Apparently, pink slips. Kraft Heinz is laying off 2,500 workers — more than 5% of its total staff.
Kraft and Heinz completed their merger in early July. Job cuts were widely expected when the deal was announced earlier in the year.
Michael Mullen, a spokesman for Kraft Heinz, said in an email that the layoffs were being done to “ensure we are operating as efficiently and effectively as possible.”
He added that it was a “very difficult, but necessary, decision.”
The layoffs are taking place in the United States and Canada — 700 of the job cuts are happening at the Kraft headquarters in Northfield, Illinois. Mullen said the laid off workers will receive a minimum of six months severance.
Kraft Heinz is controlled by Warren Buffett’s Berkshire Hathaway and Brazilian private equity 3G Capital, which first teamed up in 2013 to buy Heinz. Berkshire and 3G collectively hold a 51% stake in Kraft Heinz.
3G is well-known for moving quickly to cut costs and eliminate jobs after it acquires a company.
There were layoffs at Anheuser-Busch InBev shortly after 3G helped lead the merger of the Bud maker and Stella Artois brewer.
Job cuts followed at Burger King when 3G took it over in 2010 and once again at Canadian coffee and donut chain Tim Hortons after 3G merged Burger King with it last year to create Restaurant Brands.
And Heinz issued layoffs not long after the 3G/Berkshire takeover as well.
Private equity firms cutting jobs is not a huge surprise. But the layoffs do put Buffett in a bit of an uncomfortable spot.
The Oracle of Omaha has an image of being a benevolent billionaire. He’s famous for his philanthropic efforts. His politics are liberal.
Buffett made waves in 2012 for pointing out how unfair it was that his secretary paid a higher tax rate than he did. President Obama used that to push for higher taxes on the wealthy — the so-called Buffett Rule.

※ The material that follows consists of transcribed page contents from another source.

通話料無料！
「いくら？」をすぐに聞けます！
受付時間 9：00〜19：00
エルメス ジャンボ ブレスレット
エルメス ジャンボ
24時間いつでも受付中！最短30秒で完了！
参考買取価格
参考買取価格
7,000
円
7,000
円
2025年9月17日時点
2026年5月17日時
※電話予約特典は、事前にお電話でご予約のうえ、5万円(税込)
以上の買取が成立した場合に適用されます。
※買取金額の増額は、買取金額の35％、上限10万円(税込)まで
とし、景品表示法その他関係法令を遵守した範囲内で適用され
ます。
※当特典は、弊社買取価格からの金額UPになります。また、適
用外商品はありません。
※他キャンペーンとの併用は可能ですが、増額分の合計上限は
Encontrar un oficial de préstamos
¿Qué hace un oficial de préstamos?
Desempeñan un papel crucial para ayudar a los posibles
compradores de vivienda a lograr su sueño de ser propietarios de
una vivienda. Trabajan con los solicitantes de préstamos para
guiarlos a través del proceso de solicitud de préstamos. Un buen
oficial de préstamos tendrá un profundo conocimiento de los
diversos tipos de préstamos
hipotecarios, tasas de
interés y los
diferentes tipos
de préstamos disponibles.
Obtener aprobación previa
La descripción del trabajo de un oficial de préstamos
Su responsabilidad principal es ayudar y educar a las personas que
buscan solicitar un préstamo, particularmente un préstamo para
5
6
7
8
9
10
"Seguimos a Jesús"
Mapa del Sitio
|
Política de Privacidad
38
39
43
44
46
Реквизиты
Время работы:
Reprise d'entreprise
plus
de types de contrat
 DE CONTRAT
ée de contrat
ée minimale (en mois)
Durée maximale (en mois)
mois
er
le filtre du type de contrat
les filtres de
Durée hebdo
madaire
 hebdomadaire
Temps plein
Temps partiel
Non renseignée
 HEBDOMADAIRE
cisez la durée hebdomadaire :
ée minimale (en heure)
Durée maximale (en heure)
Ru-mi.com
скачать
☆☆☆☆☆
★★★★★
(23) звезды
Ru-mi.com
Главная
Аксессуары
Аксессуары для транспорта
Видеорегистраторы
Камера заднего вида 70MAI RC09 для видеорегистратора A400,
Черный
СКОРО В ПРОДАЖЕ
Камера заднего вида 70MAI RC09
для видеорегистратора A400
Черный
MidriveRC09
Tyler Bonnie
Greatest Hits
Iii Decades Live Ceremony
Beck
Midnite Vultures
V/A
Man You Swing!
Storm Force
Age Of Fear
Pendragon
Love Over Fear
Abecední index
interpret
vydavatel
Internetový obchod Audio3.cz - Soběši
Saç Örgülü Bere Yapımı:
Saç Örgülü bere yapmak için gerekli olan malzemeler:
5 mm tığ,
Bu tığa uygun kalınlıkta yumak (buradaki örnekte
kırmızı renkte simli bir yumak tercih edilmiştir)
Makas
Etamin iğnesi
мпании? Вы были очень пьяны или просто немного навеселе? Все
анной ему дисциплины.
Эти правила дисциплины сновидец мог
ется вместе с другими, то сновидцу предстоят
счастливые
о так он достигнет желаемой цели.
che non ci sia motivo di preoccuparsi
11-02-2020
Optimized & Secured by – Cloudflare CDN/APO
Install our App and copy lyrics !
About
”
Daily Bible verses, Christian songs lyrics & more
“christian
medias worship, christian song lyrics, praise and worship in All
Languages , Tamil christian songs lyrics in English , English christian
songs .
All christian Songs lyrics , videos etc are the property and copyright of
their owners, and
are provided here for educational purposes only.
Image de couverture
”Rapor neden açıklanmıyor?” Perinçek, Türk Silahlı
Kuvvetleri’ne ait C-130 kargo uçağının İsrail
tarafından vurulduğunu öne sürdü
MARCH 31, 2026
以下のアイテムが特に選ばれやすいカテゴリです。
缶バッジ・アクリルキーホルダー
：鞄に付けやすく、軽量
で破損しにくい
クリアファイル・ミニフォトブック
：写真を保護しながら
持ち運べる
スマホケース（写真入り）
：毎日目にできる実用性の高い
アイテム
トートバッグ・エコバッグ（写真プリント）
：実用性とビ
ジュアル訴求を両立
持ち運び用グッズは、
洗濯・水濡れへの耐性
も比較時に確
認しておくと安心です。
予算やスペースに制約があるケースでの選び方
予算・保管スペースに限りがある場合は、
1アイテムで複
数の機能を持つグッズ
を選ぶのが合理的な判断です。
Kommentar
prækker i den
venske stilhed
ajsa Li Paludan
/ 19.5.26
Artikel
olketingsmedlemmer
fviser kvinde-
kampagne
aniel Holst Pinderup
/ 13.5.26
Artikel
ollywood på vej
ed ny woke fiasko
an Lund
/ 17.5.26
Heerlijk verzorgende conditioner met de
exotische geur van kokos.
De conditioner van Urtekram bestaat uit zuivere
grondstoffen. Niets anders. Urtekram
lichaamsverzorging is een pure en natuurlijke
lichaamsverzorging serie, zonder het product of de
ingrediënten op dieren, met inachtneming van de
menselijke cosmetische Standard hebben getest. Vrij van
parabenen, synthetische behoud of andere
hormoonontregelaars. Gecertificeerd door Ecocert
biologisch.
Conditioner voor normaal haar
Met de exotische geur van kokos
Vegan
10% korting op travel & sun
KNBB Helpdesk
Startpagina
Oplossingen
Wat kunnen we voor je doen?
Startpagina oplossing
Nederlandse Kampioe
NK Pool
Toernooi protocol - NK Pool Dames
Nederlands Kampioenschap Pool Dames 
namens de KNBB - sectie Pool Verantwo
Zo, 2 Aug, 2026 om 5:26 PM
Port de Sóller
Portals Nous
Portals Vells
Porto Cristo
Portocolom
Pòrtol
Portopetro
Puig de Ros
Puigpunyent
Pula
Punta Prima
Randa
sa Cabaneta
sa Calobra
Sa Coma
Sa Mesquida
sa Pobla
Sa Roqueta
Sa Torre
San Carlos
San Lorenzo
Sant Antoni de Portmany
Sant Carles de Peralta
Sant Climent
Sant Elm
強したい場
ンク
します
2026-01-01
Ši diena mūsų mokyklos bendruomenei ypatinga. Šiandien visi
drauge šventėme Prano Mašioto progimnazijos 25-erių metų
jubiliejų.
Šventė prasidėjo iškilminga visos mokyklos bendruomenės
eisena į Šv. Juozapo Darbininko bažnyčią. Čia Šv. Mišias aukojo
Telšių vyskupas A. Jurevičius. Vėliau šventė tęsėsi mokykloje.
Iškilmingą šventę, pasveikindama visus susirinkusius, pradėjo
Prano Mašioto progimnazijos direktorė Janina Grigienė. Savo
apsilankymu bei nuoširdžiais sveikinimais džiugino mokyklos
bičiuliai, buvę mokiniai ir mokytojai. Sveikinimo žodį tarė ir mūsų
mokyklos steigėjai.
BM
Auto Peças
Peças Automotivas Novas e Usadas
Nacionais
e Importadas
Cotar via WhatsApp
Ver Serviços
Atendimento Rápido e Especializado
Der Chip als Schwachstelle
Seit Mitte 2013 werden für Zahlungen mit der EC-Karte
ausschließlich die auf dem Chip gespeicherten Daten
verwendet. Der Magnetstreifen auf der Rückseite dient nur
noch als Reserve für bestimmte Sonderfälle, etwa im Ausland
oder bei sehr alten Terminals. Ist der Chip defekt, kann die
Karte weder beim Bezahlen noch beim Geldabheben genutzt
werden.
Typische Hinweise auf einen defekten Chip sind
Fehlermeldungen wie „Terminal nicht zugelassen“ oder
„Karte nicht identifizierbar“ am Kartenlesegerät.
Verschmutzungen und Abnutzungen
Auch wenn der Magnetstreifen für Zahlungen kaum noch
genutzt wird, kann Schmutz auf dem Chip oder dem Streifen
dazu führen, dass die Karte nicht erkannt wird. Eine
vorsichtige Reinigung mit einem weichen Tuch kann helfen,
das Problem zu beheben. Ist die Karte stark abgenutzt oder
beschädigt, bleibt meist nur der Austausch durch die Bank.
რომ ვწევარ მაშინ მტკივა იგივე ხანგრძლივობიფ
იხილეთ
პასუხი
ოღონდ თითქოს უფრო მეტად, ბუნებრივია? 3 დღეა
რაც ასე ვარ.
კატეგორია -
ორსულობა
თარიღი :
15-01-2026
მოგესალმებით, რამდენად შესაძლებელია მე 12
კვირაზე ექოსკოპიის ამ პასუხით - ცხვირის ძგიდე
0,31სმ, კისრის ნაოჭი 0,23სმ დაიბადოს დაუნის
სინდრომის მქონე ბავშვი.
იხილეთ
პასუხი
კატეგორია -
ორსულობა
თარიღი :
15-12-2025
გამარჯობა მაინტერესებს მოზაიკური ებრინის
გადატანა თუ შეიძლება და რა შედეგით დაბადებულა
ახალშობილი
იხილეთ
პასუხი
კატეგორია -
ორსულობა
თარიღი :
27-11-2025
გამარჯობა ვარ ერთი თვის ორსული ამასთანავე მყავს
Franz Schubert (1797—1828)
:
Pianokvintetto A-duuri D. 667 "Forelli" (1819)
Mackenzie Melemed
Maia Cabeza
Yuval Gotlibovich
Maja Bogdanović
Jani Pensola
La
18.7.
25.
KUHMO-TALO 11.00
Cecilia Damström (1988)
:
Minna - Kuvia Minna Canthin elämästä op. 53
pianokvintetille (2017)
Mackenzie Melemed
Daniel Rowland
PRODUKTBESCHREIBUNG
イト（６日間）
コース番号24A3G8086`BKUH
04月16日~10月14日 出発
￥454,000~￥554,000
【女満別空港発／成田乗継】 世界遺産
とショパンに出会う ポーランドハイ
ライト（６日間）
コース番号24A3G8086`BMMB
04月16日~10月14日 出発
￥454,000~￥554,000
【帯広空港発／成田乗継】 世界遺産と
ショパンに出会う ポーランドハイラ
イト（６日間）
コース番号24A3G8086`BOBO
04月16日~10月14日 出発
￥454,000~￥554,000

And many investors have an almost cult-like attachment to Buffett and the Berkshire culture. But some are starting to question Buffett’s decisions.
One shareholder expressed concerns about Berkshire’s partnerships with 3G at Berkshire’s latest annual meeting this May.
But Buffett defended 3G, saying that no company should have more employees than it needs.
So Wall Street should get used to more deals like this. At some point, Kraft Heinz could look to buy another food company. There is a lot of speculation about which food firms could get scooped up next.
Activist investor Bill Ackman just bought a stake in Oreo maker Mondelez — which used to be a part of Kraft. And that led to almost immediate chatter that the company could be in play.
Make no mistake. Buffett didn’t amass a fortune of $67 billion by ignoring the bottom lines at all the companies he owns and invests in. Sadly, layoffs often help boost profits.